We also found that if the video player was embedded below the ‘fold’ (not in the immediate viewable area without scrolling), the video player was excluded from having any impact on the Page Speed Insight scores. While this may be beneficial for video embeds that occur deep within an article page, generally this approach is not going to drive good video engagement.

What it Means

The test results showing that the higher the score of a video player embed type, the worse it performs in terms of video playback speed metrics (i.e. player load, time-to-first-frame) seem counterintuitive at first blush. However, the results are not surprising when you consider the full picture. Google’s Insight Score is not concerned about a video player loading, it’s concerned about the speed of the overall page speed loading, and with the browser having full flexibility to optimize the loading sequence. This is why Google’s Insight Score will identify scripts that do not allow asynchronous loading. However, the video player (whose modular architecture means loading multiple resources before initializing) can get to doing its job faster if the scripts are loaded synchronously. Additionally, iFrame embeds can mean the video is loaded very late relative to all other page elements, giving it staggered, disadvantaged starts.

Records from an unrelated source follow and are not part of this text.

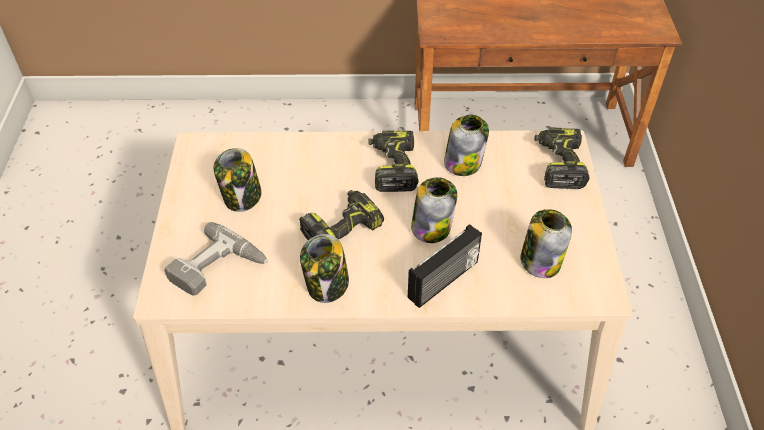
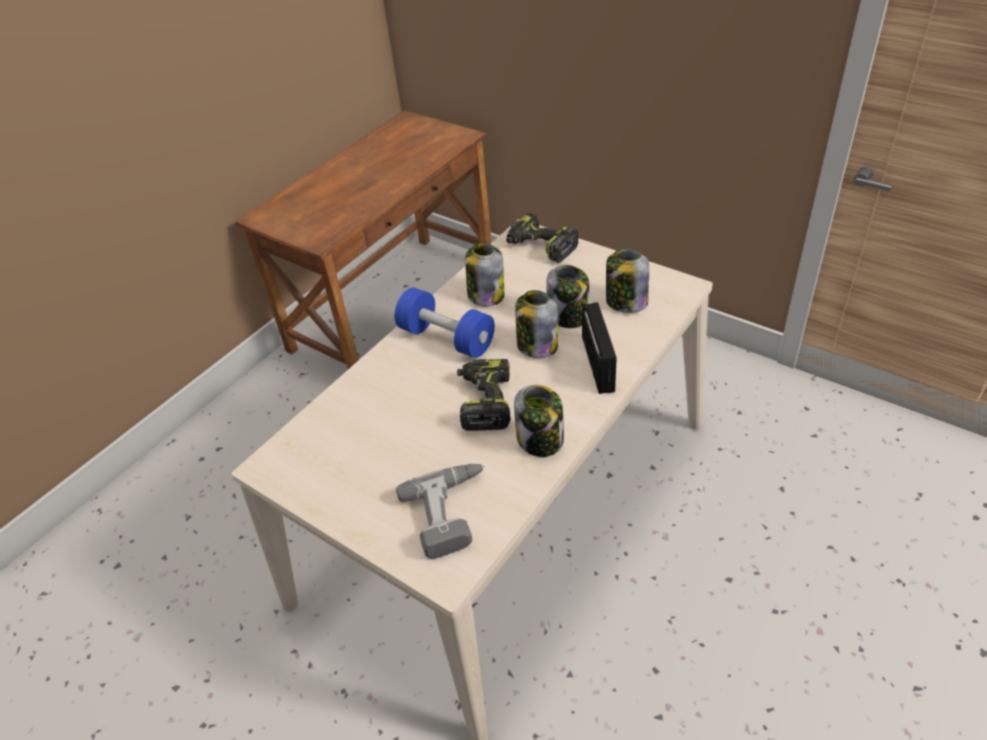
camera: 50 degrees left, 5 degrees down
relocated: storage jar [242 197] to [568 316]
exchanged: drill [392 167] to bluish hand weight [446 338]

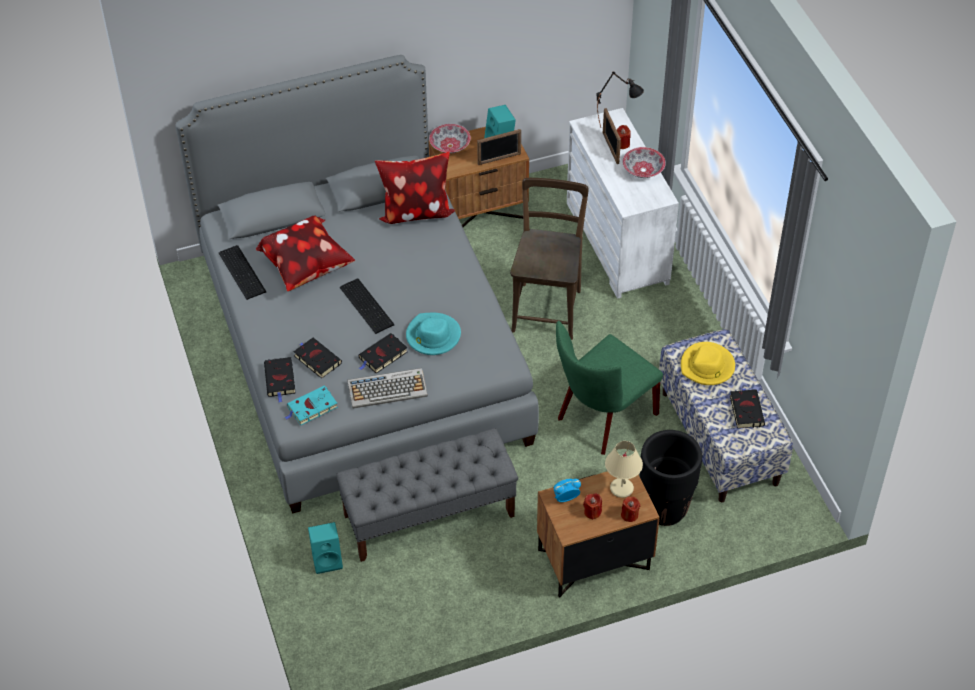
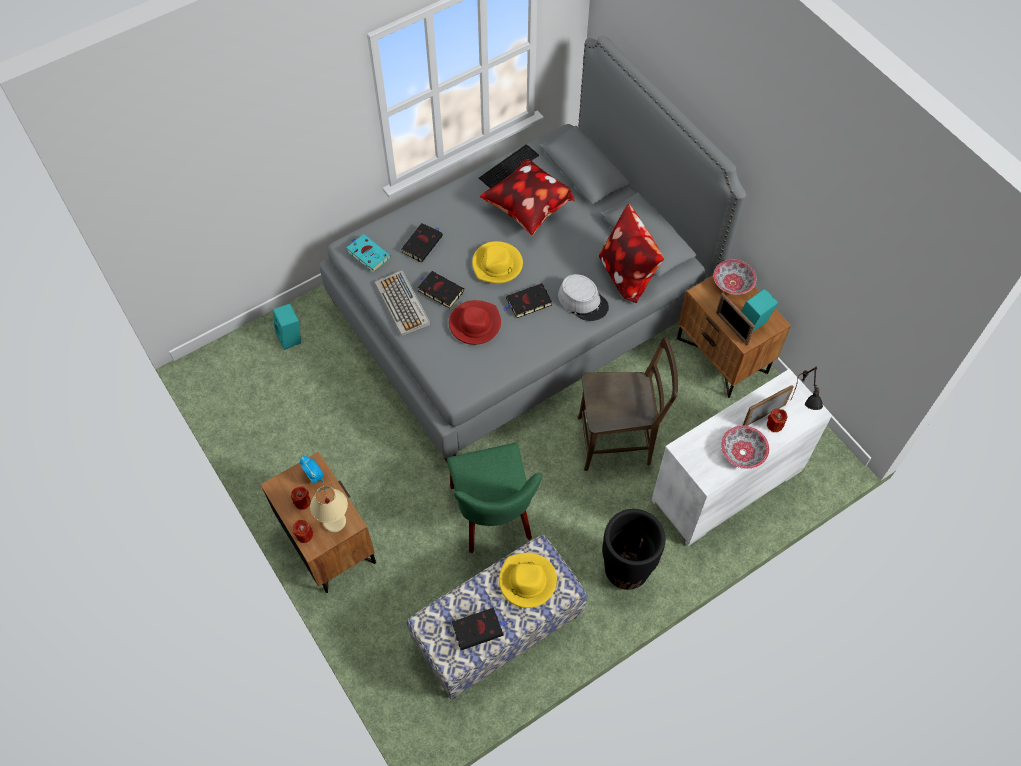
camera: 75 degrees right, 10 degrees up
missing: grey indoor bench [429 515]
appeared: grey hat [583 301]
relocated: black volume [280 380] to [527 303]; black flower pot [665 509] to [626 571]
exchanged: computer keyboard [367 305] to yellow hat [497 265]
colour: turquoise hat [432 336] to reddish hat [475 324]
spun: greenish upright chair [602 419] = [493 517] 135 degrees counterclockwise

The bottom line is that while the style of video player embed used can have a moderate impact on your Google Insight score, it can have a major impact on your video startup speed. Which should be the priority in business-specific decisions. Ooyala is dedicated to providing both the options and the insights to enable each publisher to maximize their web performance - whether it be for SEO or Video Engagement metrics.

Steve Paddon

Steve is the Product Lead for OoyalaPLAY, the Ooyala Flex Media Platform application that powers the viewing experience.